Weights & Biases Weights & Biases · Data AI · Sunnyvale, CA · Technology

The role is for a Technical Program Manager (TPM) focused on CoreWeave's Infrastructure as a Service (IaaS) for their CPU Compute platform, which complements GPU acceleration in AI clusters. The TPM will lead cross-functional programs to convert product strategy into scalable, reliable, and observable infrastructure, focusing on performance and scalability initiatives for high-throughput CPU clusters in AI environments. This involves managing programs, defining scope, partnering with engineering and product teams, and driving process improvements for complex, high-throughput platforms.

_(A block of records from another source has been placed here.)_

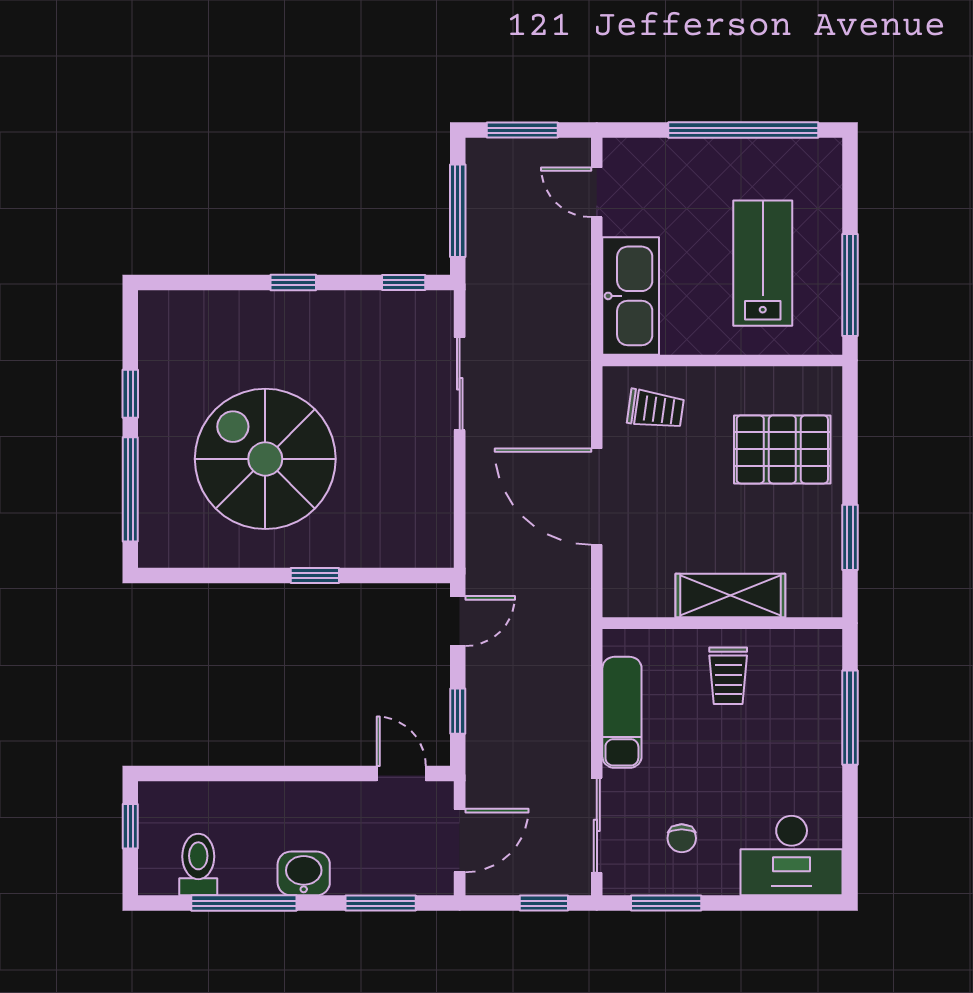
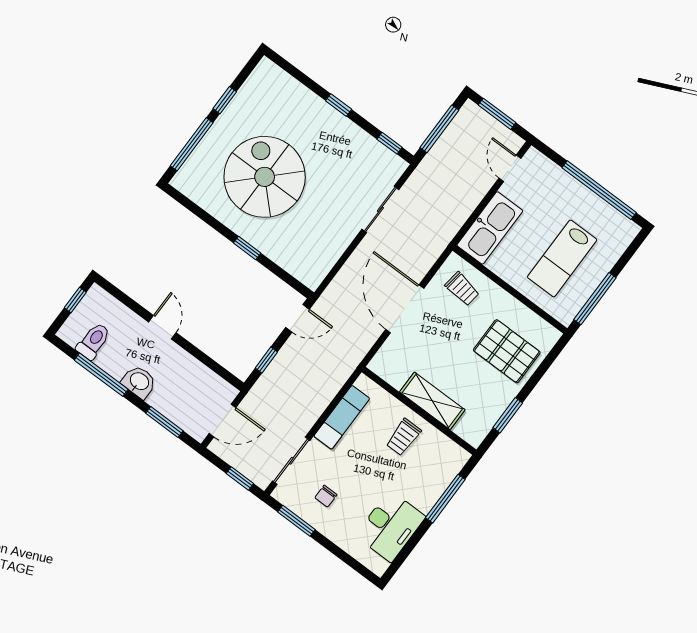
lab bench: (763, 263) -> (562, 258), turned 180
door: (401, 774) -> (162, 327), moved
desk: (792, 856) -> (390, 526), moved, turned -90

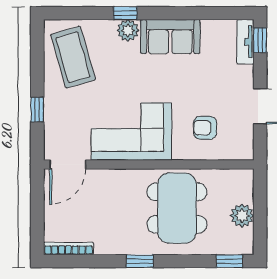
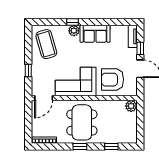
window: (260, 40) -> (140, 48), moved
armchair: (205, 128) -> (113, 80), width x1.88, depth x1.88
dining table: (177, 208) -> (82, 122), moved
plant: (242, 216) -> (131, 106), moved
window: (229, 261) -> (111, 147), moved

While the role operates within an AI-focused company and supports AI infrastructure, the core responsibilities are in program management for cloud infrastructure, not direct AI/ML model development or research.

What you'd actually do

  1. Lead and drive execution for end-to-end technical program management for critical cloud infrastructure initiatives, including planning, execution, delivery, and retrospectives.
  2. Define program scope, milestones, and success metrics while managing risks and dependencies.
  3. Partner closely with engineering, product management, operations, and security teams to ensure alignment on priorities and deliverables.
  4. Act as the primary point of contact for stakeholders, providing regular status updates, addressing risks, and ensuring accountability.
  5. Facilitate and influence technical discussions and decisions to align with long-term infrastructure goals and business objectives.

Skills

Required

  • Bachelor’s degrees in a technical field or equivalent experience.
  • 8+ years of experience managing large-scale, complex programs in a fast-paced, technology-driven environment.
  • Strong understanding of cloud computing concepts, infrastructure as a service.
  • Exceptional leadership, interpersonal, and influencing skills with a proven ability to build relationships across technical and non-technical teams.
  • Excellent written and verbal communication skills, with the ability to convey complex technical concepts to diverse audiences.
  • Proficiency in JIRA, Confluence and other program management tools
  • Strong analytical, critical thinking and problem-solving skills with a focus on delivering results.
  • Proven track record in program management, process definition and improvements and influencing adoption of defined processes across multiple teams or organizations.
  • Ability to lead and influence cross-functional teams to prioritize, manage tradeoffs, identify gaps and risks, drive accountability, and measure successes.
  • Comfortable in handling ambiguity and drive clarity.Experience operating autonomously across multiple teams and organizations.

Nice to have

  • Master's or advanced technical degree.
  • Familiarity with networking, storage, containerization (Kubernetes), and infrastructure.
  • Comfortable working in a fast moving environment and are flexible working with a variety of leadership.
  • Experience in driving and leading Devops initiatives, collaborating with cross-functional teams to improve development processes, deployment pipelines, and system reliability.
  • Experience in incident management and root cause analysis(RCA).
  • Experience building cloud infrastructure and applications.

What the JD emphasized

  • 8+ years of experience managing large-scale, complex programs in a fast-paced, technology-driven environment.
  • Proven track record in program management, process definition and improvements and influencing adoption of defined processes across multiple teams or organizations.
  • Ability to lead and influence cross-functional teams to prioritize, manage tradeoffs, identify gaps and risks, drive accountability, and measure successes.